6. While strategic debates have their own importance, there is no getting away from the context of Covid-19 which shapes so many of our priorities today. From the Indian perspective, I can tell you that we have responded with determination and discipline to this challenge. An economy which did not make ventilators, testing kits, PPEs and N95 masks today not only caters to its own needs, but those beyond. By setting up more than 15,000 dedicated Covid treatment facilities, we created an infrastructure to respond effectively. Our high recovery rate and low case fatality rate speak for themselves, as indeed does a social distancing culture and mass adoption of preventive measures. But for the world, what is more relevant is the emphasis we put on global cooperation to deal with a global challenge.

7. Covid-19 created a spike in demand for pharmaceuticals, especially hydroxychloroquine and paracetamol. We naturally ramped up production but more important, responded to the requirements of others. Both Australia and Indonesia were beneficiaries. Today, the focus has shifted to vaccine production and rapid testing, both so essential to the return of travel normalcy. India is deeply involved in many international collaborations and initiatives. Prime Minister Modi has committed to the UN that we will help make vaccines accessible and affordable to all.

8. It is revealing that in the midst of a global health crisis, Indian diplomacy has actually put its Indo-Pacific approach into practice. We provided assistance to Solomon Islands, Nauru, Papua New Guinea, Kiribati, Tonga, Tuvalu and Palau for procurement of medical equipment and supplies to assist in their response to Covid-19.This was natural given the growing development partnership between India and the Pacific Islands.

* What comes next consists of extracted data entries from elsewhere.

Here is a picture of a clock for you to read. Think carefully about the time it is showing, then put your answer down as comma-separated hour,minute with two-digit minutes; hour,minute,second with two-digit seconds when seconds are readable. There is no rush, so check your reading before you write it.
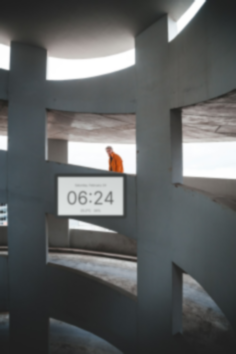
6,24
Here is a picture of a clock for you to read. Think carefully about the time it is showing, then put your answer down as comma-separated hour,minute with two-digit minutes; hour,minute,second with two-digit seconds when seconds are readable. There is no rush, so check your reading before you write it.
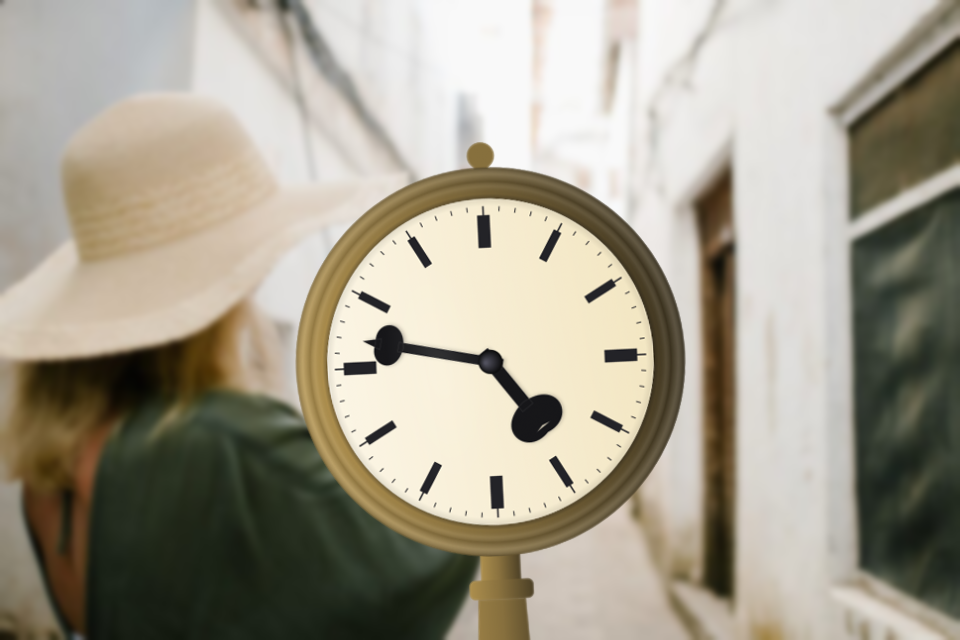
4,47
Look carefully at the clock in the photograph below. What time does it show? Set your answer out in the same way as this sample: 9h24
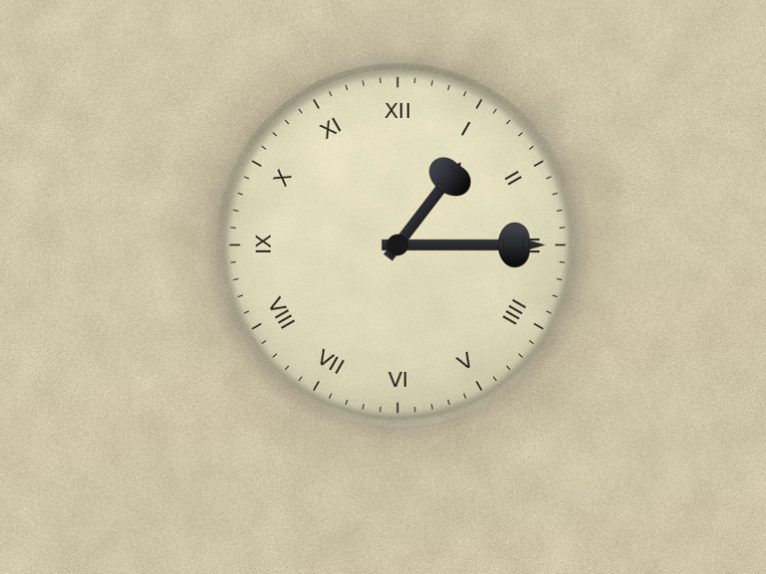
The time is 1h15
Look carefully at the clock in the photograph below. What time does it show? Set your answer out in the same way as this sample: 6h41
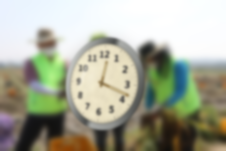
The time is 12h18
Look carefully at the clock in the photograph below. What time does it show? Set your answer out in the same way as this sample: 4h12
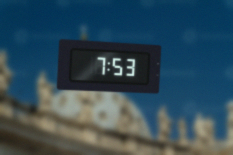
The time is 7h53
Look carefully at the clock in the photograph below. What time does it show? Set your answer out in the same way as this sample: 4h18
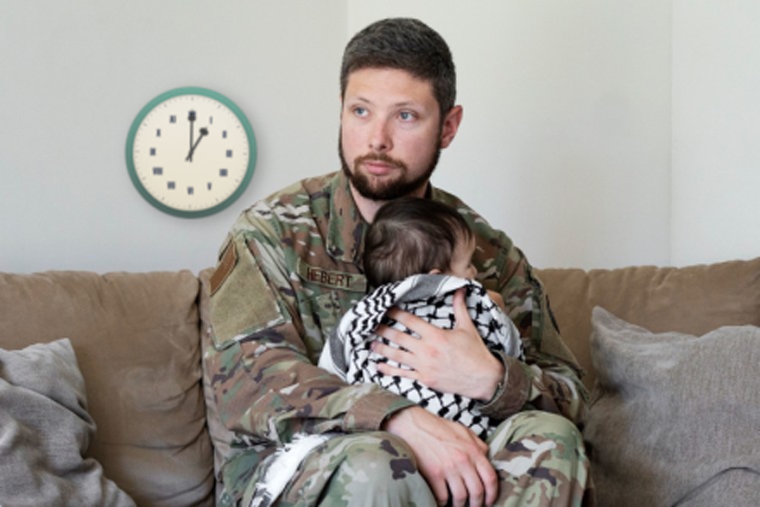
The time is 1h00
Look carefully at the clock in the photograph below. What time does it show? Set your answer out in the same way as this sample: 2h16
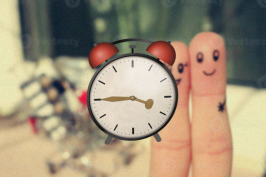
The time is 3h45
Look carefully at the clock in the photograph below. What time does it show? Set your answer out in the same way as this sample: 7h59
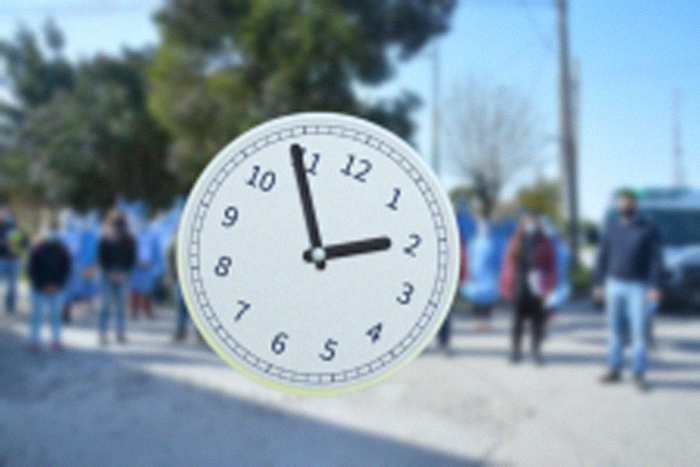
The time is 1h54
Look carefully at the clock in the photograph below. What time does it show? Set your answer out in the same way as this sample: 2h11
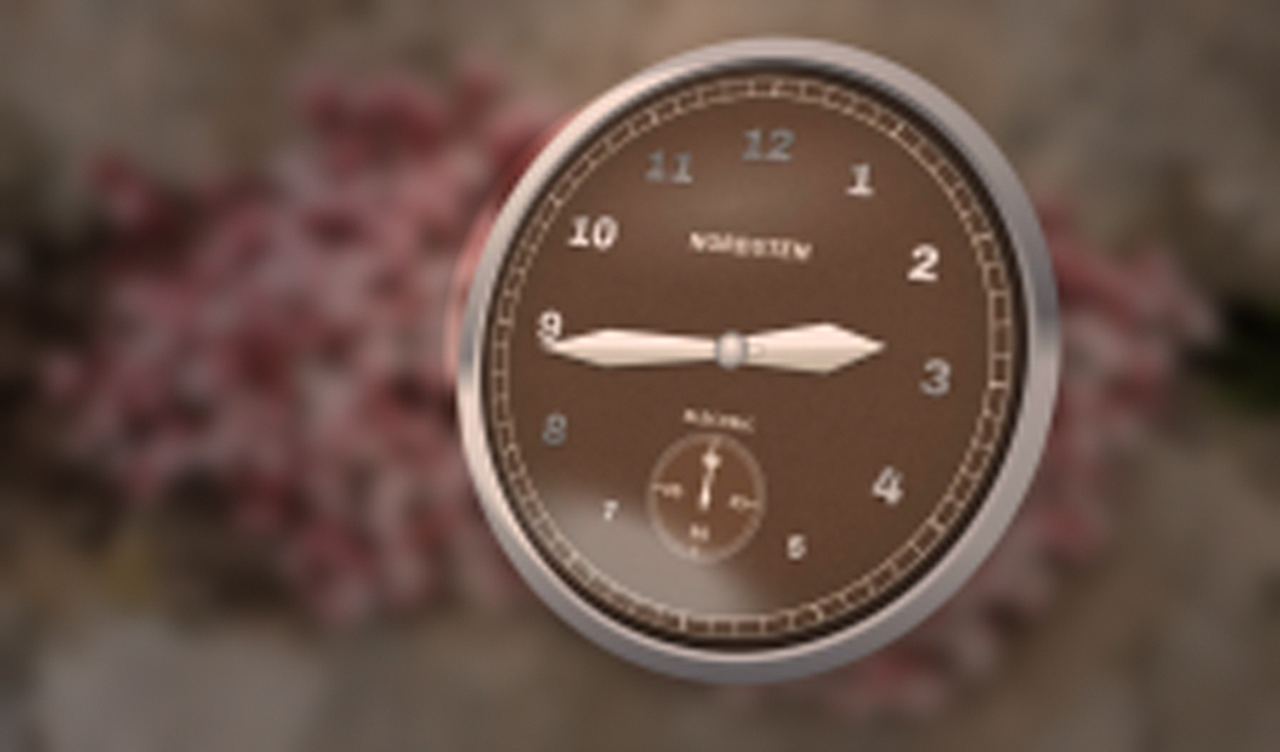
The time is 2h44
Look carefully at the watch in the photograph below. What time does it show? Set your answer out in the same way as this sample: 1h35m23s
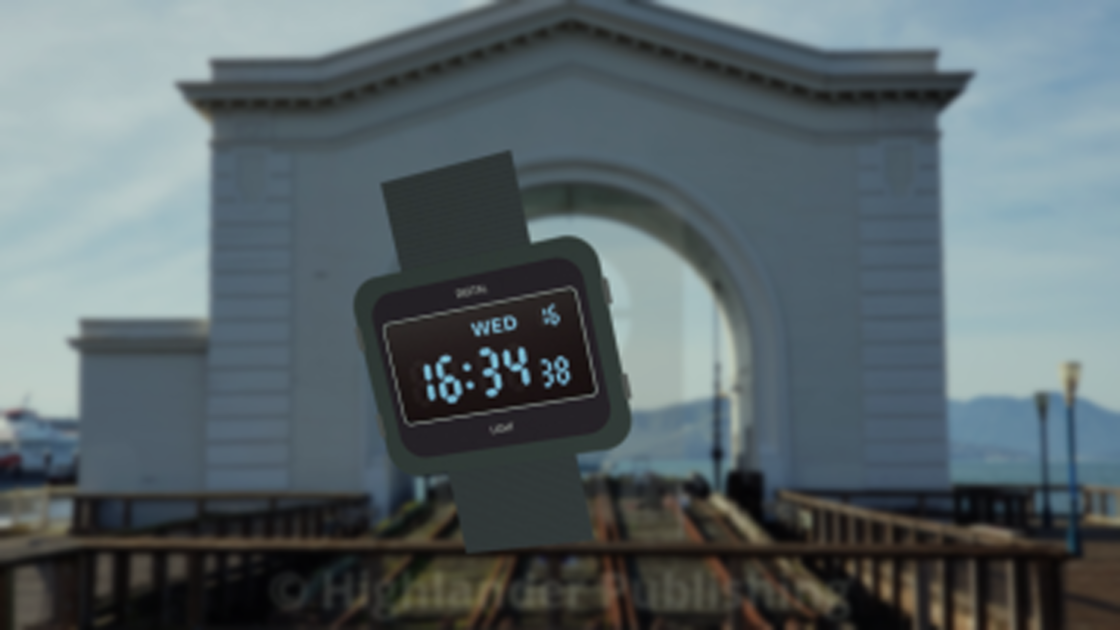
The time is 16h34m38s
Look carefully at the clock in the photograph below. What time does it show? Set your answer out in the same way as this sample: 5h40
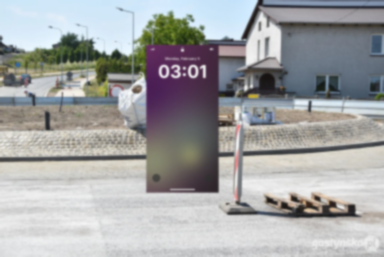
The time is 3h01
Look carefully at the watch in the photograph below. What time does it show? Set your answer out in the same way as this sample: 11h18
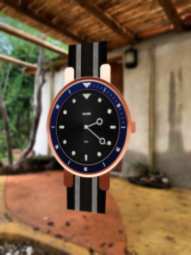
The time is 2h21
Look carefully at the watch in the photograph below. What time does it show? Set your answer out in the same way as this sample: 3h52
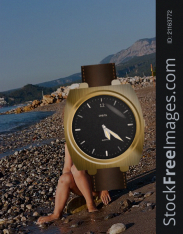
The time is 5h22
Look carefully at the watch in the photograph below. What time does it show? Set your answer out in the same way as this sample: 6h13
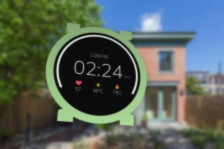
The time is 2h24
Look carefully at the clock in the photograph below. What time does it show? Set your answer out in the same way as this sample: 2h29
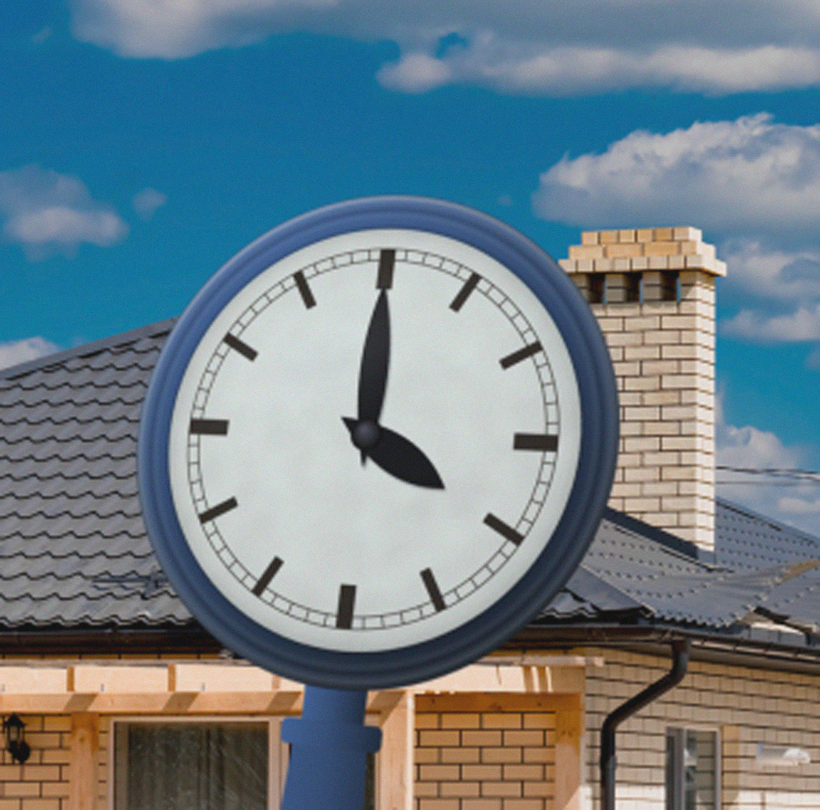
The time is 4h00
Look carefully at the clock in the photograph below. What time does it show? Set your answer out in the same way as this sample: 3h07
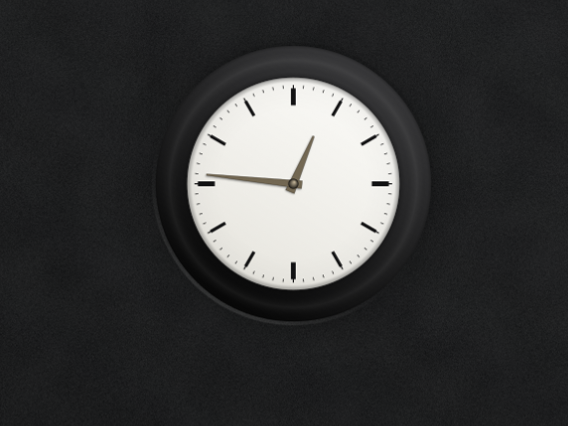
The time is 12h46
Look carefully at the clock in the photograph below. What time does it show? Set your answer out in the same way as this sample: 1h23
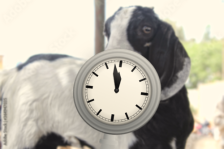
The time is 11h58
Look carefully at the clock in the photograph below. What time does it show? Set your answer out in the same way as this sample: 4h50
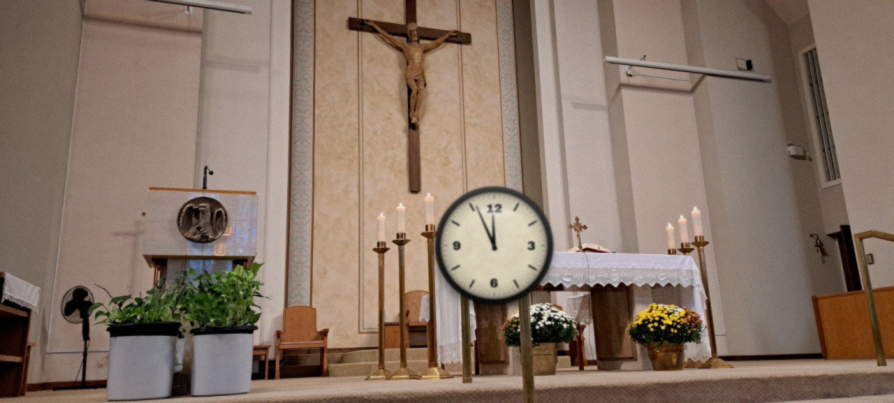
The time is 11h56
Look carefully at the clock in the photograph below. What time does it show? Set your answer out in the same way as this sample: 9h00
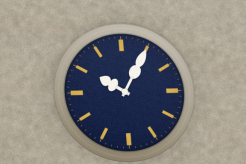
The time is 10h05
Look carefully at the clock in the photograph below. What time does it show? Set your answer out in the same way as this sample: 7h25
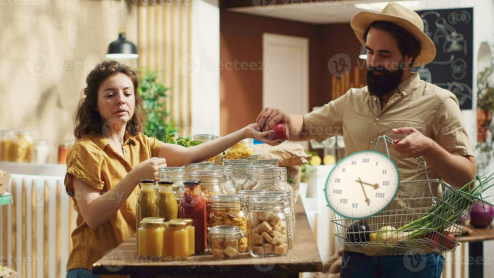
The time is 3h25
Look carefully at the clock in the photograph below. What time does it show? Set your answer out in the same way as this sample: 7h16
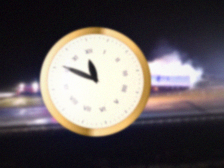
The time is 11h51
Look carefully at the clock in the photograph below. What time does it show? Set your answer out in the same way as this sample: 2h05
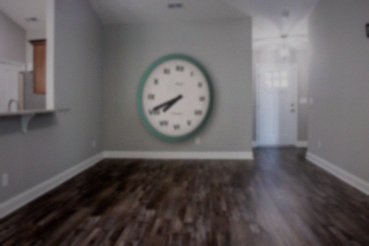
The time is 7h41
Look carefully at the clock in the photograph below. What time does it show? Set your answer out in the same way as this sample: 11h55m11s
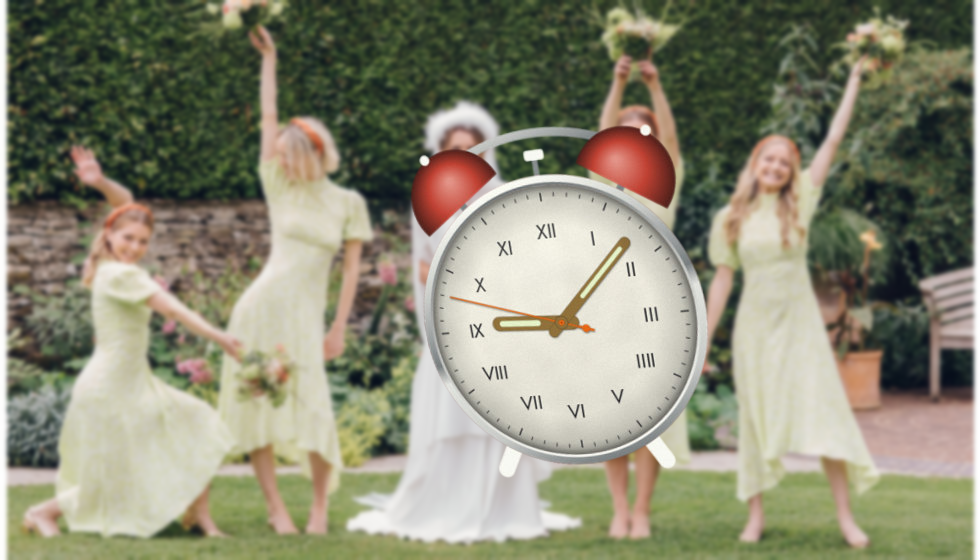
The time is 9h07m48s
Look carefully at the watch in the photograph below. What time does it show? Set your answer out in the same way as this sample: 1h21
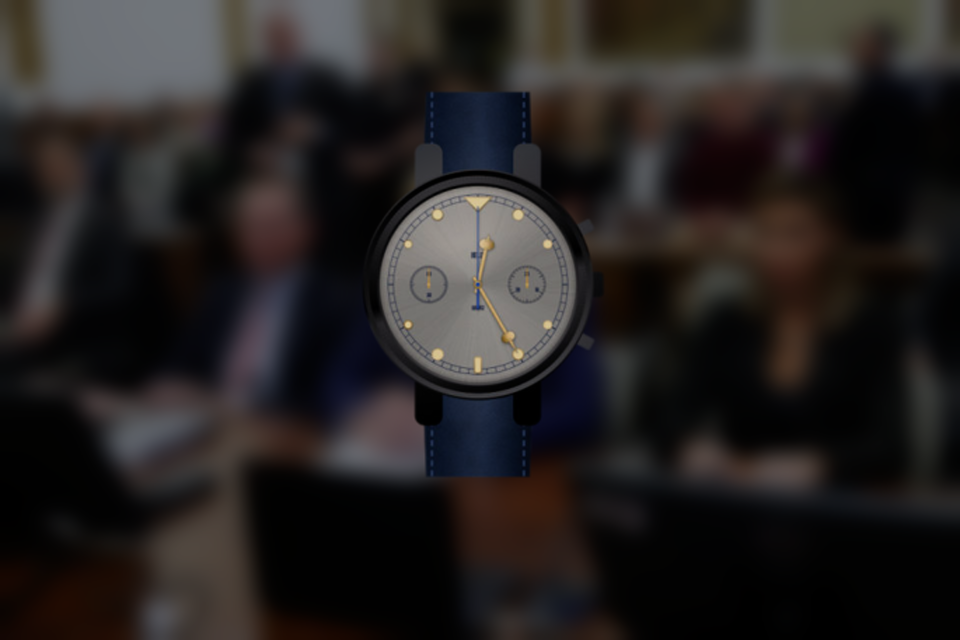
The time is 12h25
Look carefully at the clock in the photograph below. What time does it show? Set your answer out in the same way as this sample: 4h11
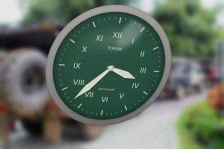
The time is 3h37
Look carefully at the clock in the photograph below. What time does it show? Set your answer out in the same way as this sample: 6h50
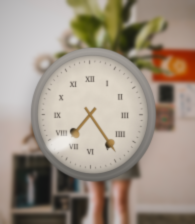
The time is 7h24
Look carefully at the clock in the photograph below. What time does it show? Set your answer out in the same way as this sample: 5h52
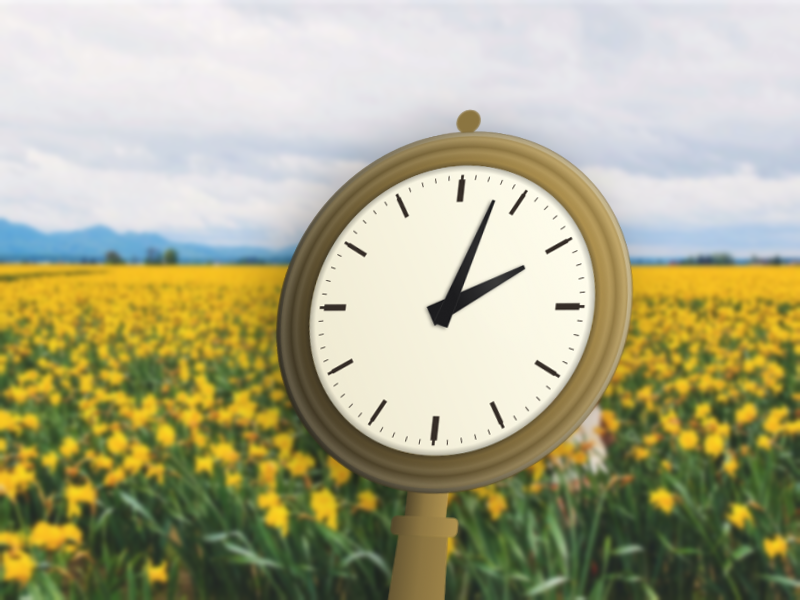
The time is 2h03
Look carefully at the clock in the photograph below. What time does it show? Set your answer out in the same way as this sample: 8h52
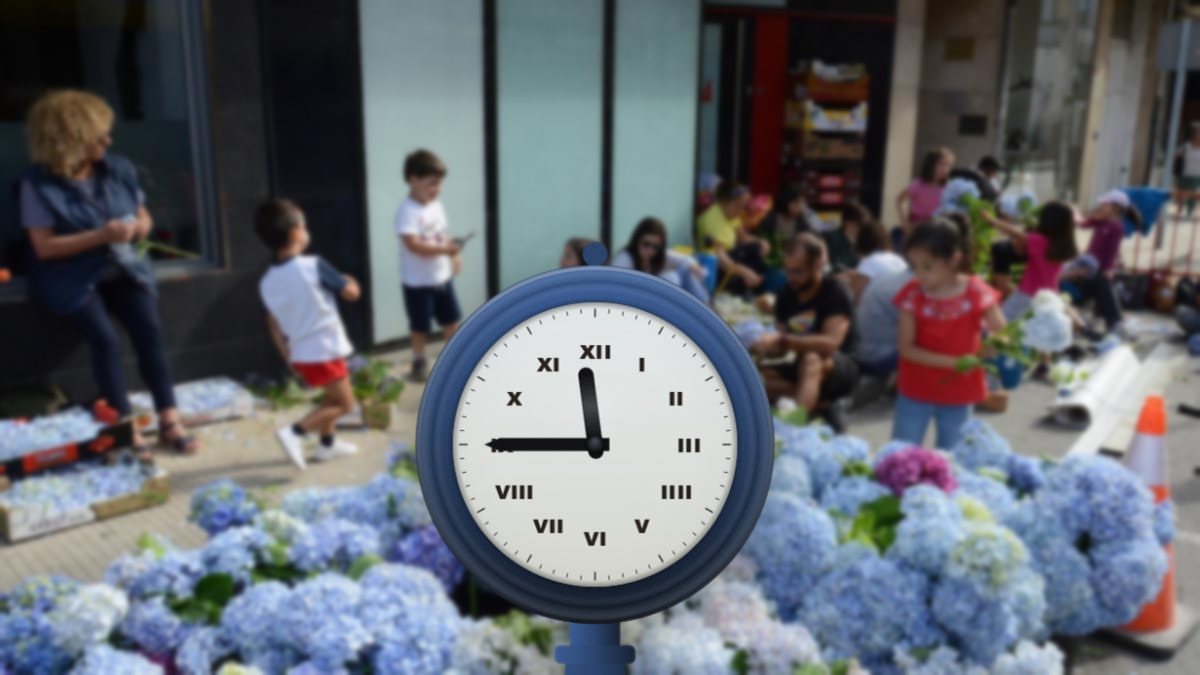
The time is 11h45
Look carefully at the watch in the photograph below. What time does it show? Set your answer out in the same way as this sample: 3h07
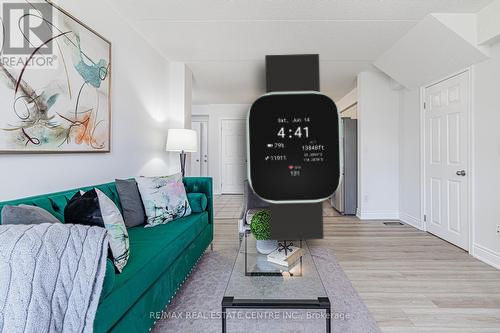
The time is 4h41
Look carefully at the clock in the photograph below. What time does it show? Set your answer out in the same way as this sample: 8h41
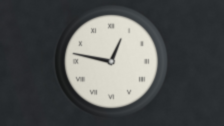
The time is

9. The pandemic also underlined the extensive nature of global mobility and migration. As people sought to return to their homes, cooperation between Governments to create the necessary logistics and protocol was central to that objective. In India’s case, more than 2.5 million citizens came back, almost 24,000 of them from Australia alone. We are deeply appreciative of the extra mile that many went to in their desire to help. On our part, we supported the movement of more than 110,000 foreigners out of India to 120 countries.

10. So let me conclude by highlighting the big takeaways from the Covid-19 experience. Above all, it is a call for more international cooperation on the key issues of our times. In a world where trust and transparency are now at greater premium, it highlights the importance of building more resilient supply chains. It is also a reminder of the importance of multilateralism. And that, in turn, requires adherence to a rule-based global order. Out of every traumatising experience, we try to come out better. We should ensure that this is the case this time too.